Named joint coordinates
+++

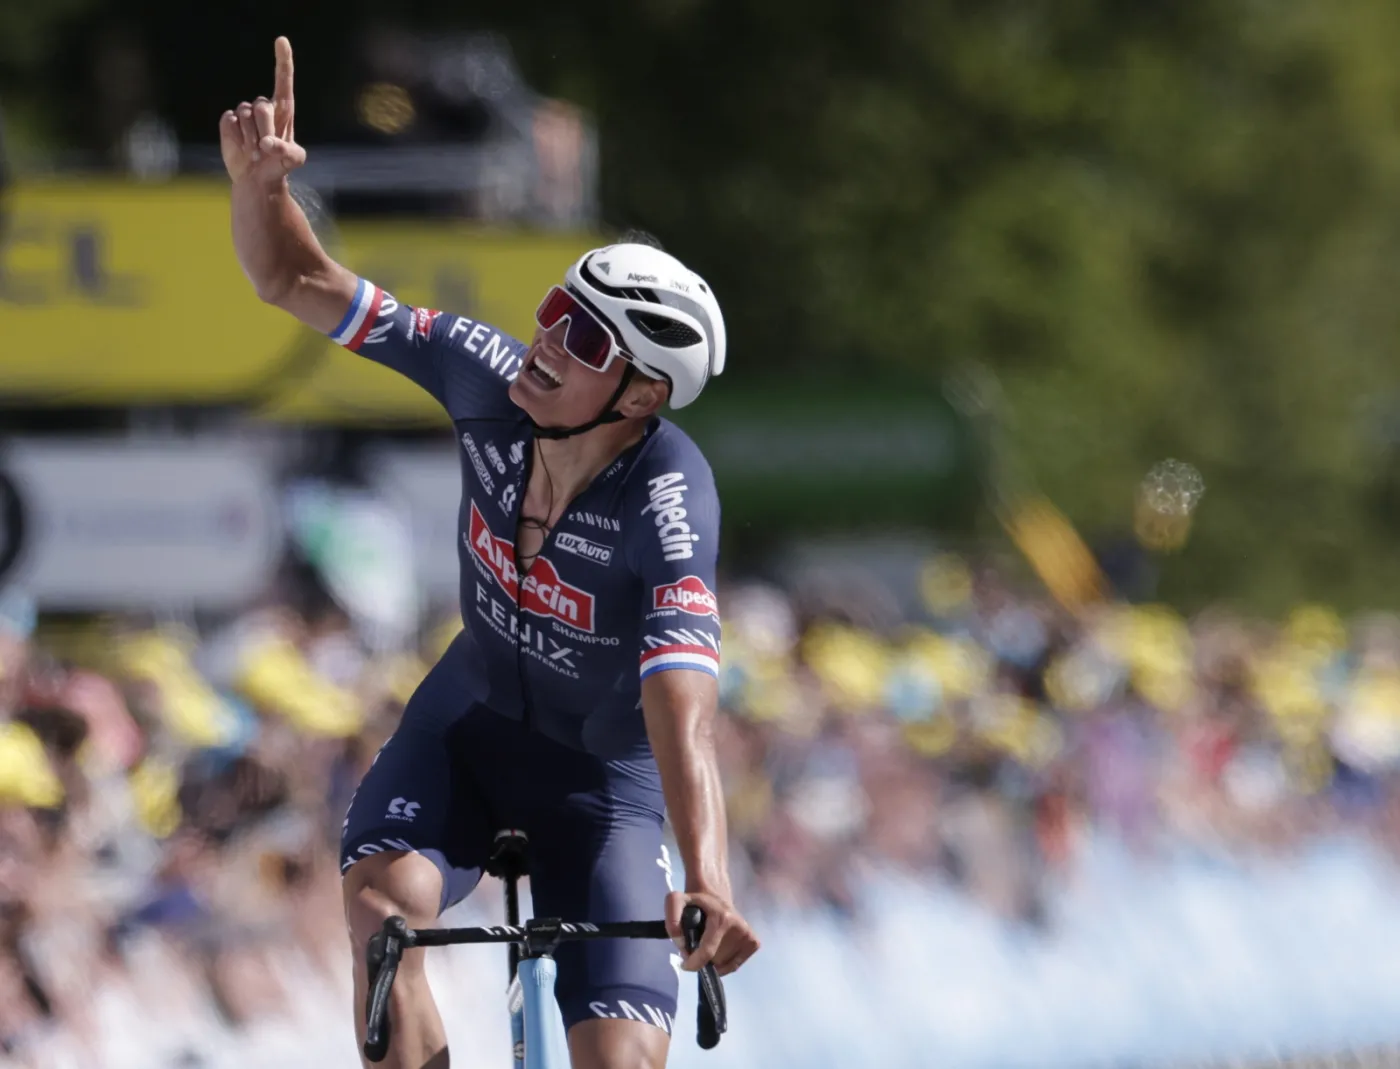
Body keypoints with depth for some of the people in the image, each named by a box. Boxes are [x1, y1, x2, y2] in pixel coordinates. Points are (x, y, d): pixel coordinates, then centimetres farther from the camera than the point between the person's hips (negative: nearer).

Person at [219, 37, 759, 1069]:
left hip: (603, 772, -3)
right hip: (474, 714, 3)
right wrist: (259, 181, -34)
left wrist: (707, 886, -59)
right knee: (382, 894, -30)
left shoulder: (669, 502, -33)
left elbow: (684, 709, -45)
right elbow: (297, 281, -13)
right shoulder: (489, 377, -20)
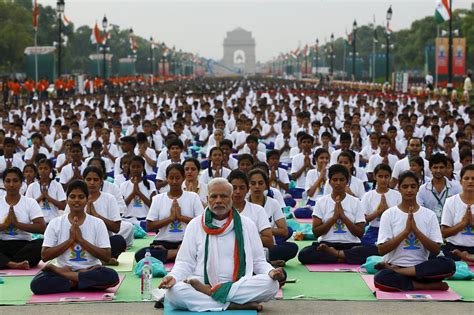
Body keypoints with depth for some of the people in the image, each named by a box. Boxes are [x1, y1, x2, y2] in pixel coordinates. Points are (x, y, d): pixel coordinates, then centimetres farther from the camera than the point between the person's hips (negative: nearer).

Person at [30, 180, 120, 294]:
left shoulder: (97, 223, 2)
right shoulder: (55, 223, 3)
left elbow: (106, 257, -5)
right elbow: (45, 256, -4)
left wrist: (81, 239, -12)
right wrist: (70, 240, -11)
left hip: (91, 270, 1)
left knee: (112, 276, -33)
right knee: (37, 284, -30)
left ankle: (63, 273, -17)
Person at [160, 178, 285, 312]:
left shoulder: (247, 224, 13)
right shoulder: (195, 225, 11)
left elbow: (258, 261, 13)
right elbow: (185, 262, 8)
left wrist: (271, 272, -9)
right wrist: (173, 276, -14)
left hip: (242, 286, 1)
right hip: (202, 284, -1)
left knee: (271, 284, -29)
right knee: (174, 292, -31)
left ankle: (210, 292, -21)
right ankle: (234, 305, -28)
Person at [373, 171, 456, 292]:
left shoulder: (429, 215, 7)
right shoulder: (389, 214, 2)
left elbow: (436, 250, -1)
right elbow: (381, 250, -6)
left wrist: (415, 230, -13)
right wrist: (406, 230, -14)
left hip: (421, 268, 2)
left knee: (448, 264, -29)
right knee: (380, 278, -37)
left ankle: (395, 270, -19)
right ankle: (429, 286, -20)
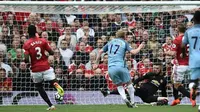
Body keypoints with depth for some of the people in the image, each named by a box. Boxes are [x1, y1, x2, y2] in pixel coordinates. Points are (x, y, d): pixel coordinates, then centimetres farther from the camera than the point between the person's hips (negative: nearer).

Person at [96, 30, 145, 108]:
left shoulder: (110, 42, 19)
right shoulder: (124, 43, 8)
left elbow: (101, 51, 22)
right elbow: (133, 52, -3)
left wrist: (97, 61, 32)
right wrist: (140, 47, 15)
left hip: (111, 68, 3)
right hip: (120, 66, -3)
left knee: (119, 85, 15)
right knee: (129, 83, 12)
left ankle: (124, 98, -11)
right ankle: (132, 102, 7)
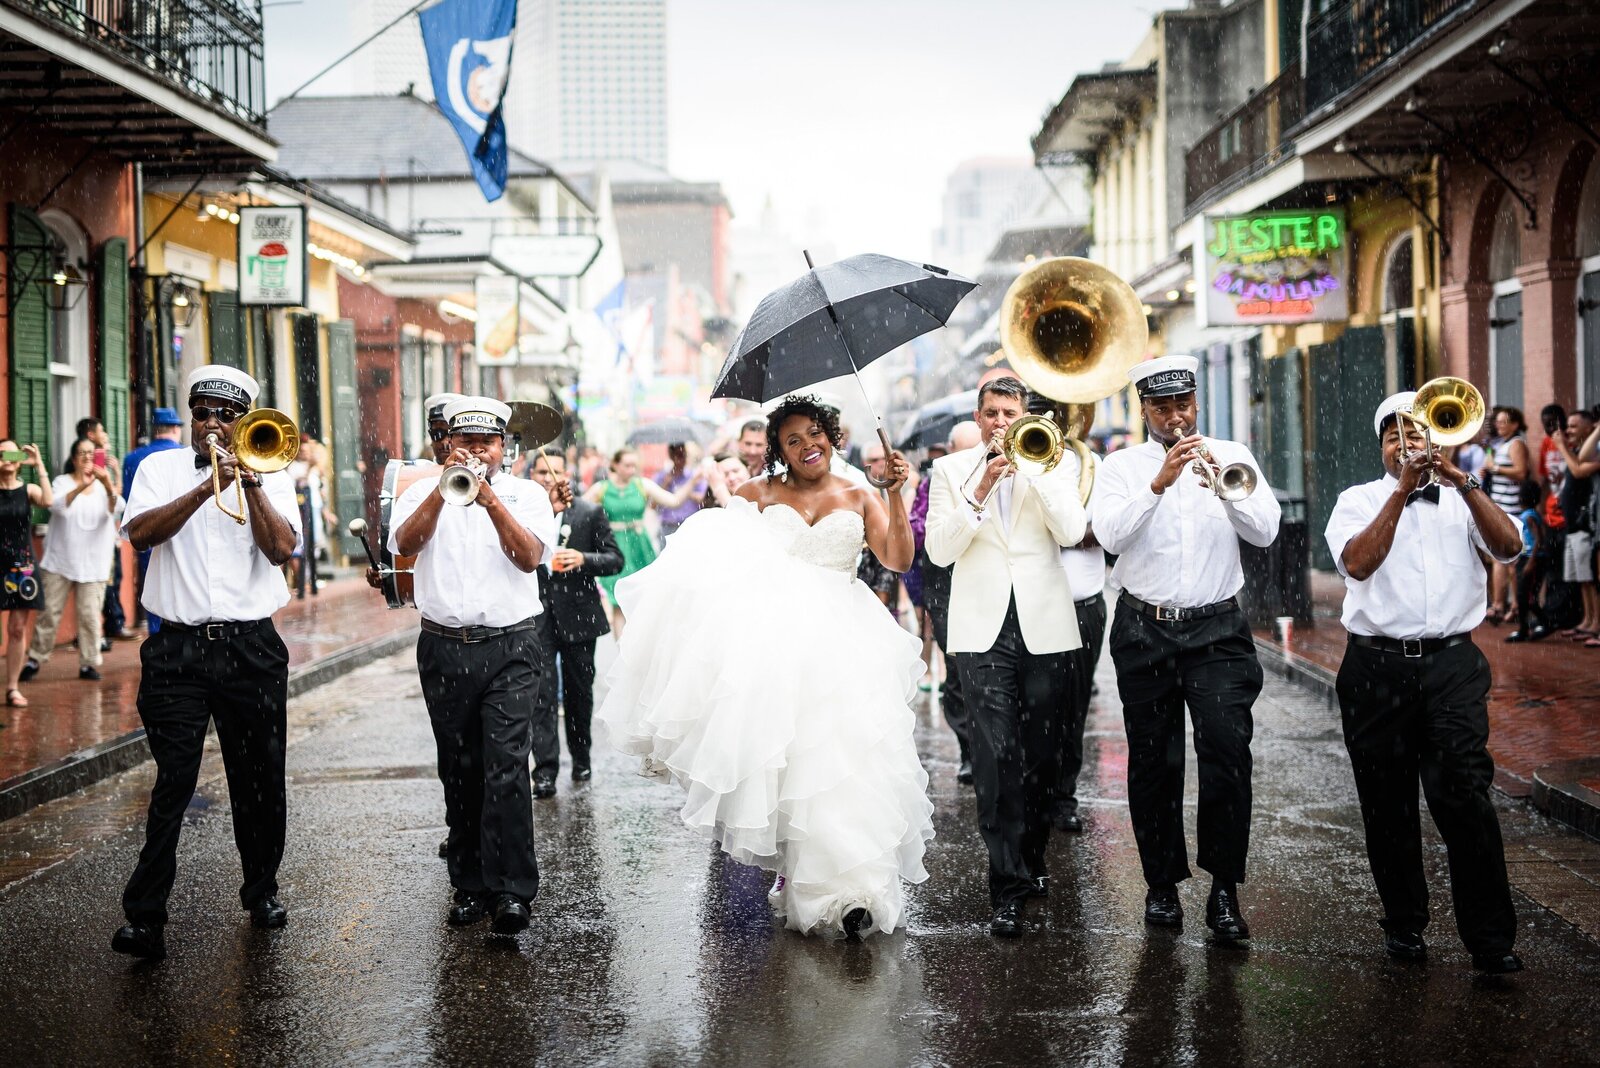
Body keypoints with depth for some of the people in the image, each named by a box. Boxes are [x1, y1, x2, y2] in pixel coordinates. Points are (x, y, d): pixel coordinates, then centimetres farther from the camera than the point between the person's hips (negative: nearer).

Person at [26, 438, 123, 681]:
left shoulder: (103, 485, 7)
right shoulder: (63, 482, 3)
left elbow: (116, 508, -12)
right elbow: (57, 505, -17)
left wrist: (108, 484, -33)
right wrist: (80, 487, -36)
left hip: (92, 563, 1)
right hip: (60, 561, -1)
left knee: (90, 614, -2)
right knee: (50, 611, 0)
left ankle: (88, 664, 5)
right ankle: (36, 658, 10)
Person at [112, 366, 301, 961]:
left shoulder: (270, 477, 9)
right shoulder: (161, 469, 9)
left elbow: (280, 548, -7)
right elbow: (140, 532, -9)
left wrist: (250, 481, -13)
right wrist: (205, 489, -18)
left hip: (251, 648, 1)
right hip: (178, 649, -1)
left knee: (259, 780, 9)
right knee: (173, 782, -8)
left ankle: (262, 891, 27)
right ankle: (145, 916, -6)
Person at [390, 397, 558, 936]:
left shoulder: (527, 495, 8)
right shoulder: (423, 491, 9)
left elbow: (529, 557, -9)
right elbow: (405, 543, -10)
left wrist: (490, 499, -20)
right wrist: (445, 488, -20)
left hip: (511, 649, -2)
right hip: (444, 648, 2)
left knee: (506, 768, -12)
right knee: (459, 772, 8)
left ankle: (512, 890, -11)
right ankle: (470, 885, 16)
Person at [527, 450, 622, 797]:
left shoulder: (590, 514, 2)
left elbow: (615, 559, 0)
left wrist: (583, 559, -17)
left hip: (578, 616, 1)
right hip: (537, 616, -1)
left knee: (579, 691, 12)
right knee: (541, 693, -7)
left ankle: (581, 758, 29)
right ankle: (545, 771, -8)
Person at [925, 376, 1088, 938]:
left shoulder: (1049, 463, 11)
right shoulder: (951, 470, 9)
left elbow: (1071, 532, -6)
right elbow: (939, 550, -2)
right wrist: (980, 490, -11)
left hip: (1044, 628, 2)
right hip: (983, 630, -1)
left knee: (1041, 755, 7)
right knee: (995, 756, -10)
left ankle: (1031, 857, 27)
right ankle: (1007, 887, -9)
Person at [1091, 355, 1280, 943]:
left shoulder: (1231, 456, 7)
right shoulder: (1122, 466, 5)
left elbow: (1265, 531, -6)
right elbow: (1110, 535, -13)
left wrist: (1224, 488, -23)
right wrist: (1159, 484, -25)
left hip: (1217, 630, -1)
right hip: (1145, 632, 1)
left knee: (1227, 749, -14)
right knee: (1153, 762, 6)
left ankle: (1224, 888, -7)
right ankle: (1162, 883, 19)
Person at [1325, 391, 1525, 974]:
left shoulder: (1461, 501, 14)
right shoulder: (1358, 500, 9)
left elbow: (1509, 545, -5)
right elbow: (1357, 562, -10)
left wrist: (1462, 482, -14)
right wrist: (1403, 490, -13)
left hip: (1452, 664, 0)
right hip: (1378, 668, 0)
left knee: (1463, 795, -11)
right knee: (1388, 805, 6)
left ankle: (1491, 938, -7)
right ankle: (1404, 925, 20)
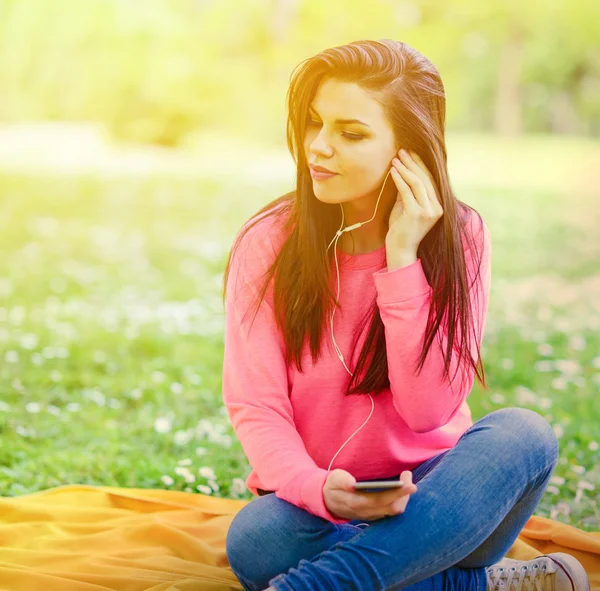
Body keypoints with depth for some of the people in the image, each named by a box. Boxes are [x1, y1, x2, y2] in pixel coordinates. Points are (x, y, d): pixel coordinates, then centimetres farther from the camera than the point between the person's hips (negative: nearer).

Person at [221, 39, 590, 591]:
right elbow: (254, 406, -10)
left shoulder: (460, 237, -6)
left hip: (428, 503, 1)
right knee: (255, 540, -34)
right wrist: (319, 489, -30)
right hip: (316, 504, -1)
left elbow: (429, 410, -14)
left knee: (522, 434, -29)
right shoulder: (269, 241, -7)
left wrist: (402, 258, -21)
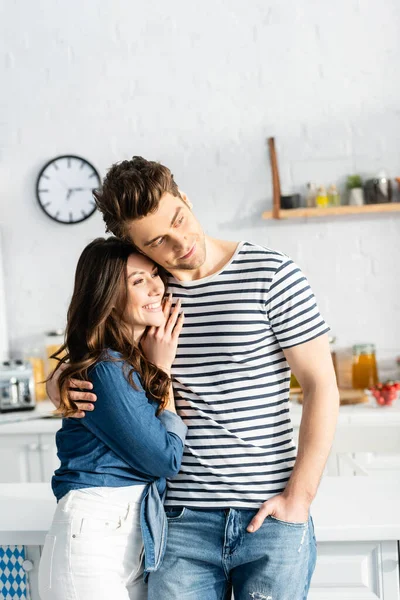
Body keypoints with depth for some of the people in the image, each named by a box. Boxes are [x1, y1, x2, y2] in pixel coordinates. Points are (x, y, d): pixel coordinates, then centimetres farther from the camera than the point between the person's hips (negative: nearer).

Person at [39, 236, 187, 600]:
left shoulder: (138, 362, 10)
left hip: (137, 539, 8)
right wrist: (162, 369, -7)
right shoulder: (106, 369, -17)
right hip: (93, 539, -8)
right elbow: (167, 459, -13)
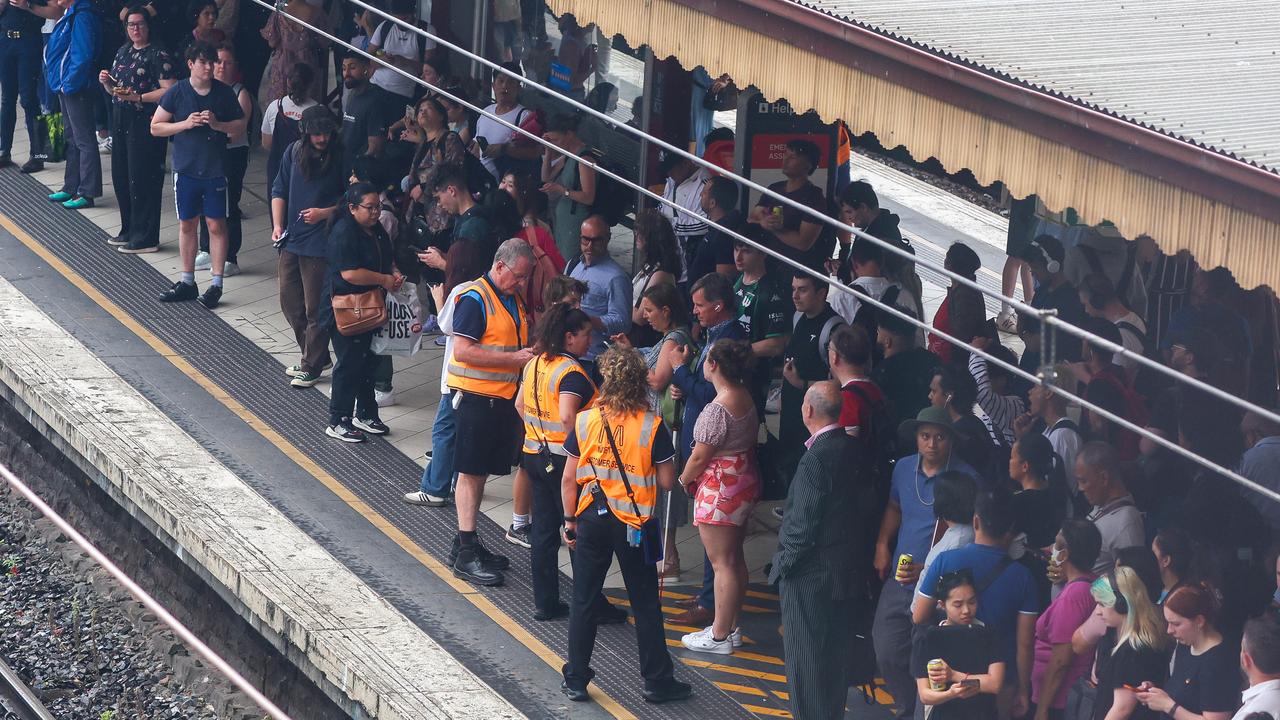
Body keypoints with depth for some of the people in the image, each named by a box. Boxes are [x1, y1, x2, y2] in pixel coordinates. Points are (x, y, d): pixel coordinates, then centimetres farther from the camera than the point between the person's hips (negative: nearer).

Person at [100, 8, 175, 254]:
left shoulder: (157, 55, -10)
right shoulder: (123, 51, 14)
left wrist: (136, 97, -22)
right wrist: (107, 82, 0)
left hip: (145, 124, -8)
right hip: (122, 122, 8)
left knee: (141, 179, -5)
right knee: (120, 176, 13)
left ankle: (145, 238, 1)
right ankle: (129, 231, 27)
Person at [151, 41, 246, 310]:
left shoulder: (224, 93, -1)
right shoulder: (177, 92, -3)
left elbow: (240, 126, 5)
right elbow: (156, 127, 0)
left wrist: (217, 124, -13)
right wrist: (185, 124, -14)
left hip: (215, 170, -1)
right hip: (186, 169, 1)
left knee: (216, 225, -1)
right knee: (187, 224, 10)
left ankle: (216, 284, 4)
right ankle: (187, 282, 20)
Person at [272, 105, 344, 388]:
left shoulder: (340, 158, -10)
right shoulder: (294, 152, 3)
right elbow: (279, 191, 11)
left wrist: (324, 213, -17)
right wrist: (277, 225, 0)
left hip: (321, 245, -6)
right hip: (291, 239, 6)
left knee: (315, 308, 0)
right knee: (290, 303, 13)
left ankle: (312, 366, 12)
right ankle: (315, 356, 29)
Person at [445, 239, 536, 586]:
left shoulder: (515, 300, 14)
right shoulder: (475, 299, -13)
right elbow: (463, 350, -21)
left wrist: (531, 352, 9)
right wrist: (514, 358, -21)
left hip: (503, 398, 8)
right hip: (475, 397, -8)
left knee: (481, 472, 14)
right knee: (471, 472, -6)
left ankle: (467, 543, 23)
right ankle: (466, 556, -6)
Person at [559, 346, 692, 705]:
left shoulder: (584, 422, -6)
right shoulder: (653, 427, -12)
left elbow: (568, 479, -2)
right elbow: (667, 481, -8)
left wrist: (570, 520, 9)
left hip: (592, 520, 2)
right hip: (634, 524, -1)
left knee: (583, 602, 12)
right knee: (645, 604, 9)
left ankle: (576, 680, 16)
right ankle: (657, 681, 16)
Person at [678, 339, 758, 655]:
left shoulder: (717, 409, -24)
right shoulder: (746, 396, 3)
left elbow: (699, 457, -19)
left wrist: (683, 480, 0)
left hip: (719, 488, -9)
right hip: (745, 481, 9)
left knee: (722, 563, -2)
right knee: (735, 558, 17)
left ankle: (720, 636, 5)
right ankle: (731, 626, 26)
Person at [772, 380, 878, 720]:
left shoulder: (815, 459, -23)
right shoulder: (852, 450, 2)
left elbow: (804, 524, -22)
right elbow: (867, 506, 9)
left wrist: (785, 563, -10)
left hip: (810, 575, -9)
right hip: (845, 567, 9)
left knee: (806, 656, 2)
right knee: (833, 651, 18)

+++

= Your objective =
Please return the lines above that run from the line containing "left ankle: (312, 366, 12)" to the line containing "left shoulder: (717, 409, -24)", inclusive, exactly and with no other lines.

= Response area =
left ankle: (312, 366, 12)
right ankle: (315, 356, 29)
Person at [445, 239, 536, 586]:
left shoulder: (515, 300, 14)
right shoulder: (475, 299, -13)
right elbow: (463, 350, -21)
left wrist: (531, 352, 9)
right wrist: (514, 358, -21)
left hip: (503, 398, 8)
right hip: (475, 397, -8)
left knee: (481, 472, 14)
right knee: (471, 472, -6)
left ankle: (467, 543, 23)
right ankle: (466, 556, -6)
Person at [559, 346, 692, 705]:
left shoulder: (584, 422, -6)
right shoulder: (653, 427, -12)
left elbow: (568, 479, -2)
right elbow: (667, 481, -8)
left wrist: (570, 520, 9)
left hip: (592, 520, 2)
right hip: (634, 524, -1)
left knee: (583, 602, 12)
right knee: (645, 604, 9)
left ankle: (576, 680, 16)
right ankle: (657, 681, 16)
Person at [678, 339, 758, 655]:
left shoulder: (717, 409, -24)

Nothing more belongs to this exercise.